The head nurse Hanada was said to be a leftist because she tried to reform nursing. She, a human who was called the head nurse Hanada, was the representative of us nurses.
— Matsuoka松岡 2010
One of Hanada's students in Aomori-ken Koto Kango Gakuin, who later worked as a professor in Aomori University of Health and Welfare, Faculty of Health Science, Department of Nursing, told the feature of her lectures like below;
Miss. Hanada lectured really impressively. She told about health and lives of local people as well as about protecting daily life based on her own experiences. This made her lectures really vigorous. She frequently told us about the war. [...] What she told us was quite real [...].
— Matsuoka松岡 2010
The Chief of public health department of Aomori Prefectural Government in those days called her "giant", evaluating her activities there like below;
There is something different in her point of view from other officers. Before working in the Prefectural Government, she belonged to the military and Hachinohe Red Cross Hospital, where she took care of seriously ill people and went through many dreadful scenes. Because of these, she had the developed eyes to see the reality. [...] She was very assertive in both planning and negotiation. She should be suitable for an administrative officer.
— Matsuoka松岡 2010
"Mottara Korosuna Undo" promoted by her in Aomori Prefectural Government was worth Nobel Prize in that the campaign remarkably contributed to the reduction of infant death rates by improving the local nursing services. However, there were contrary opinions that the word "Korosuna (Never kill)" was too direct and shocking for a slogan. Additionally, some criticized distributing bleached cotton as bribing women with stuff they want, others insisted that Aomori Prefecture was regarded as the representative of backward prefecture because the bleached cotton was thought to be out of date.

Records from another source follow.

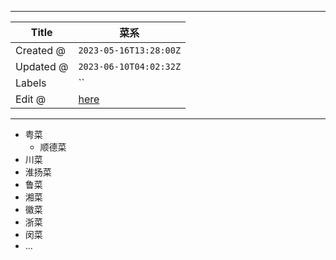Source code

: -----

| Title     | 菜系                                                |
| --------- | ------------------------------------------------- |
| Created @ | `2023-05-16T13:28:00Z`                            |
| Updated @ | `2023-06-10T04:02:32Z`                            |
| Labels    | \`\`                                              |
| Edit @    | [here](https://github.com/junxnone/shi/issues/17) |

-----

  - 粤菜
      - 顺德菜
  - 川菜
  - 淮扬菜
  - 鲁菜
  - 湘菜
  - 徽菜
  - 浙菜
  - 闵菜
  - ...
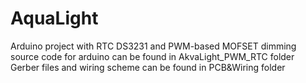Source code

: # AquaLight
Arduino project with RTC DS3231 and PWM-based MOFSET dimming
source code for arduino can be found in AkvaLight_PWM_RTC folder
Gerber files and wiring scheme can be found in PCB&Wiring folder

The system to send health nurses formulated by Hanada in the following year called "Aomori Method" was paid a special attention to and highly evaluated all over Japan. After this system was established, no town or village suffered from the tough situation without health medical services. Despite that, the system was hard to be accepted by the personnel department and the general affairs department in the prefectural government because it had to employ health nurses, who each town and village normally should have employed by themselves.

The "Nurse Bank", which she formulated as the resolution of aging society after retiring the prefectural government, was paid much attention to by mass media since the system was pioneering. However, the reason for its unsuccess is indicated as following; that it was not the right time; that the leader had already retired the official; and that she lacked people who could always assist her. Despite that, both the Association of Social Workers in Health Services of Aomori and the Federation of Regional Women's Organization in Aomori were interested in the "Nurse Bank" as a supportive system for aged people, joining "Koreisha 110 ban" which had the same purpose.

"Koreisha 110 ban" was reputed to make multiplier effects on account of cooperation of three different types of associations and organizations. Some customers those says made full use of the counseling service, talking for 40 minutes. It was rare in those days for several different parties to cooperate with each other but Hanada bridged them with her caring personality, according to the vice president of the Association of Social workers in Health Services of Aomori at the time. The Social Welfare Council in Aomori has the similar service "Fukushi Anshin Denwa (Welfare and Security Hot Line)", whose predecessor is "Koreisha 110 ban" run by Hanada.